The header image for this series comes from the The Saint John’s Bible (saintjohnsbible.org), illustration taken from the book of Genesis.


[i] Kathryn Tanner, Christ the Key, Preface, p. viii. [brackets mine]

[ii] Tom Wright, Hebrews for Everyone, commentary of Hebrews 1:1-5.

[iii] Andrew Murray (the reformed minister, not the tennis player), at the end of the 19th century, in, The Holiest of All, p. 35, put it this way,  ‘In the Old [Testament] everything was external and through the mediation of men. … In the New all is more directly and divine … The Son brings us into the very presence of God.’

[iv] Brian Zahnd, When Everything is on Fire: Faith Forged from the Ashes, The House of Love, pp. 155-157.
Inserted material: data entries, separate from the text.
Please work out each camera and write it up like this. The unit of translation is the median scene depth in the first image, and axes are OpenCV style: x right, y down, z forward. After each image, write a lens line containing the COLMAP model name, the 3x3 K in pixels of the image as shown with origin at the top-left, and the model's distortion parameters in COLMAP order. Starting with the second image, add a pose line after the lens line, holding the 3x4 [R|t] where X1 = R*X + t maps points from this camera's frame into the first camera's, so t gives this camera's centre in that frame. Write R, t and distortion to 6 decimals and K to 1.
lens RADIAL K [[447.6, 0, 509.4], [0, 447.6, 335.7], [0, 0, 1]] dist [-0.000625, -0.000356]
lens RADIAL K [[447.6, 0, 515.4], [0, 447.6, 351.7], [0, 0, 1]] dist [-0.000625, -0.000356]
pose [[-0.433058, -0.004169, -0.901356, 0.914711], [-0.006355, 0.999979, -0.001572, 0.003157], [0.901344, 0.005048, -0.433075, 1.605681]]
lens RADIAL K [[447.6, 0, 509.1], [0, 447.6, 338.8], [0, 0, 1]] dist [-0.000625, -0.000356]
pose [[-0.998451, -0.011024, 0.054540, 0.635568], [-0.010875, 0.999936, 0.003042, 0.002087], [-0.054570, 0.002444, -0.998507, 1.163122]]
[v] Eugene Peterson, in his wonderful book, Christ Plays in Ten Thousand Places (pp. 31-33), also emphasises the scandal of this particularity with it’s importance on our life as disciples, though, he does not use that term. He writes, ‘By accepting Jesus as the final and definitive revelation of God, the Christian church makes it impossible for us to make up our own customized variations of the spiritual life and get away with it… Because Jesus was born in Bethlehem, grew up in Nazareth, gathered disciples in Galilee, worshipped in synagogues, ate meals in Bethany, went to a wedding in Cana, told stories in Jericho, prayed in Gethsemane, led a parade down the Mount of Olives, taught in the Jerusalem temple, was killed on the hill Golgotha, and three days later had supper with Cleopas and his friend in Emmaus, we are not free to make up our own private spiritualties; we know too much about his life, his spirituality. The story of Jesus gives access to scores of these incidents and words, specific with places and times and names, all of them hanging together and interpenetrating, forming a coherent revelation of who God is and how [God] acts and what [God] says.’

[vi] I say was with a large degree of flexibility—maybe is would be more appropriate? As Thomas Torrance said, ‘The Word of God has taken historical form and is now never without that historical form’ (Incarnation: The Person and Life of Christ, p.13). This is an interesting thing ponder.

[vii] None of this clears up the questions in our minds, of course. Again, all we can do is wonder and worship. In the history of church doctrinal debates, this wonder has generated both awe-filled discussion and awful argument. If you are seeking a historical summary of this conversation, then I would recommend the chapters entitled The Mystery of the Trinity and The Person of the God-Man, in Jaroslav Pelikan, The Christian Tradition: A History of the Development of Doctrine, Volume 1: The Emergence of the Catholic Tradition.

[viii] Anon

[ix] Marcus Borg (with N. T. Wright), The Meaning of Jesus: Two Visions, p. 185

[x] Ben Myers, The Apostles’ Creed: A Guide to the Ancient Catechism, pp. 51-53

[xi] There’s always so much more to say about the wonder of the Incarnation. If you are looking for some reading on this—reading that powerfully speaks of the significance of this—then I can recommend no better book than the 4th century classic, On the Incarnation, by St. Athanasius, Bishop of Alexandria. I’d also recommend that you try and obtain a copy that comes with C. S. Lewis’ insightful introduction.